"La misogynie et la répression ont les mêmes racines, qui plongent dans la culture patriarcale"

27/10/16 à 20:40 - Mise à jour à 20:42

Source: Le Vif/l'express

Première Iranienne présidente d'un tribunal de grande instance, Shirin Ebadi a payé au prix fort sa résistance et son courage. Dans son autobiographie, Pour être enfin libre, la prix Nobel de la paix 2003, aujourd'hui exilée à Londres, retrace son itinéraire et réaffirme ses espérances.

Dans votre livre, vous évoquez l'amertume et l'isolement qu'engendre l'exil. Mais vous décrivez également votre incroyable activisme en faveur des droits humains en Iran. Comment poursuivez-vous le combat ?
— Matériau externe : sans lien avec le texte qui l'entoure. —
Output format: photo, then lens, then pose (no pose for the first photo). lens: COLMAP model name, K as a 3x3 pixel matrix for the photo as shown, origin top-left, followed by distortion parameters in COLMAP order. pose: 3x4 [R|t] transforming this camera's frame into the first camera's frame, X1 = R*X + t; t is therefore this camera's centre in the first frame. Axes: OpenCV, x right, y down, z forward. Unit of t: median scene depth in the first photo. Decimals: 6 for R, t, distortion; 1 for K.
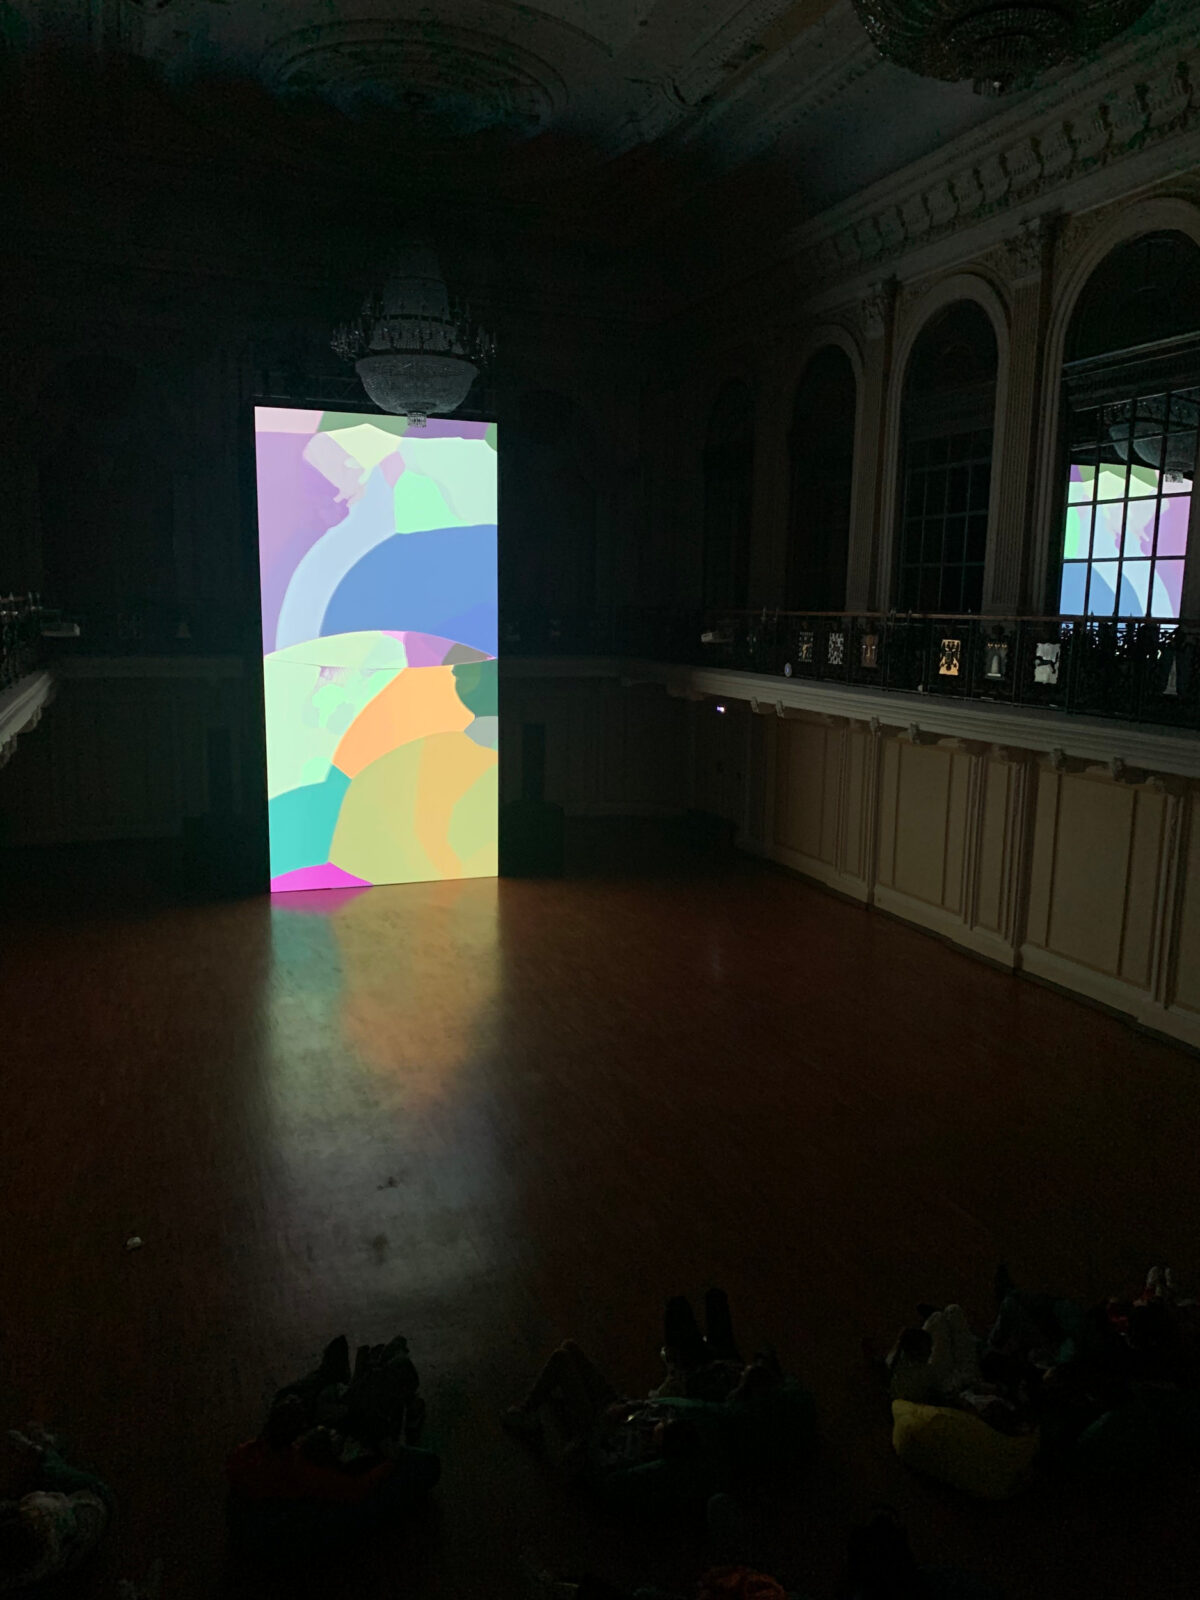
lens RADIAL K [[1204.9, 0, 600.0], [0, 1204.9, 800.0], [0, 0, 1]] dist [0.014905, -0.003443]
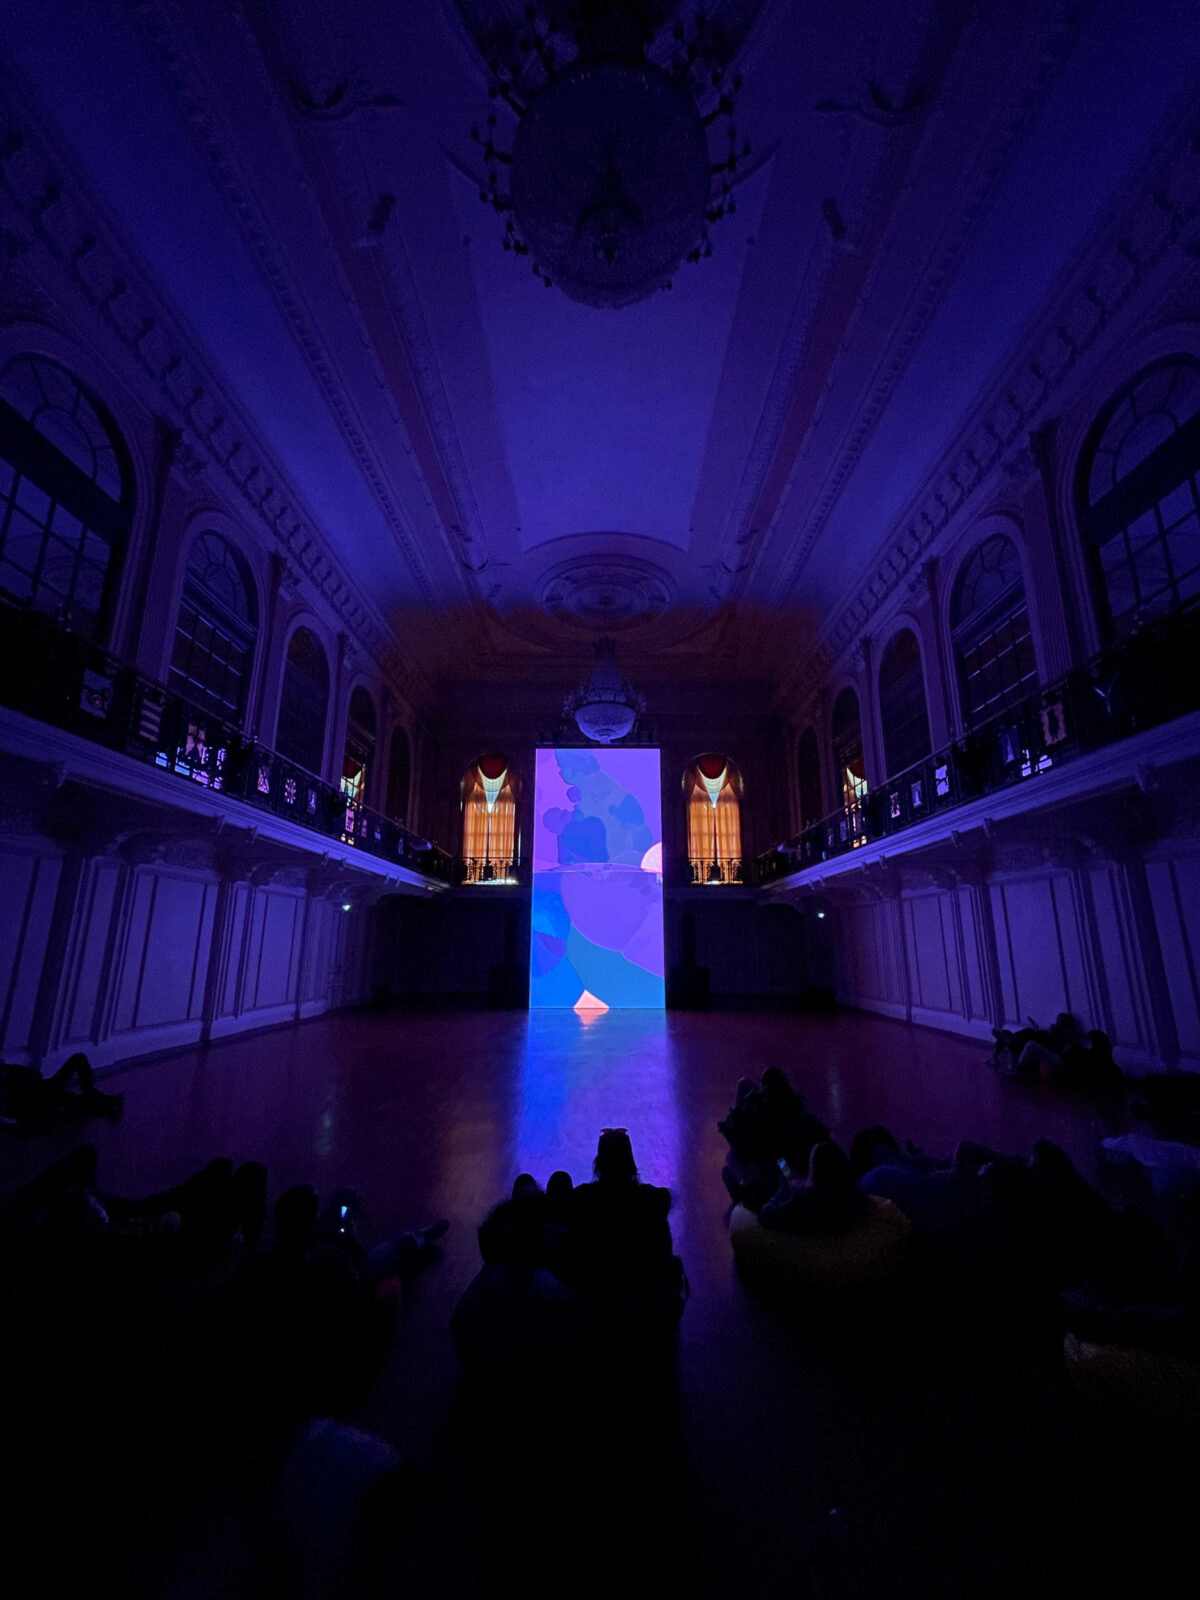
lens RADIAL K [[640.3, 0, 602.8], [0, 640.3, 799.3], [0, 0, 1]] dist [-0.007554, 0.000629]
pose [[0.935006, -0.091325, -0.342671, 0.220755], [-0.048073, 0.924713, -0.377617, 0.188248], [0.351358, 0.369547, 0.860222, 0.187031]]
Jusqu'en 2009, je me trouvais en Iran, où j'étais très active, j'ai notamment créé plusieurs ONG. C'est en raison de ce militantisme que mon bureau a été fermé, que mes collaborateurs ont été emprisonnés (certains d'entre eux sont toujours derrière les barreaux) et que j'ai été forcée à l'exil. C'est un combat continu, il faut le poursuivre sans relâche. Il y a deux semaines, ma proche collaboratrice Narguesse Mohammadi, journaliste et vice-présidente du Centre des défenseurs des droits humains en Iran, a été condamnée en appel à seize ans de prison. Elle est incarcérée à Téhéran en compagnie d'une trentaine d'autres féministes. Les autorités pensaient qu'en enfermant Narguesse elles la feraient taire et mettraient fin à ses activités. Or elle a réussi depuis sa cellule à déclencher une campagne extrêmement productive de " défense des mères prisonnières ". Pourquoi est-ce si important ? Parce que les hommes qui sont emprisonnés en Iran ont à leur disposition une carte téléphonique et ont le droit d'appeler leurs proches une fois par semaine. Ce droit était refusé aux femmes emprisonnées pour des délits d'opinion, y compris aux mères de famille - c'est le cas de Narguesse, qui a deux enfants d'une dizaine d'années. Narguesse a réussi à mener à bien son combat : les femmes ont maintenant le droit de téléphoner à leurs proches dans les mêmes conditions que les hommes.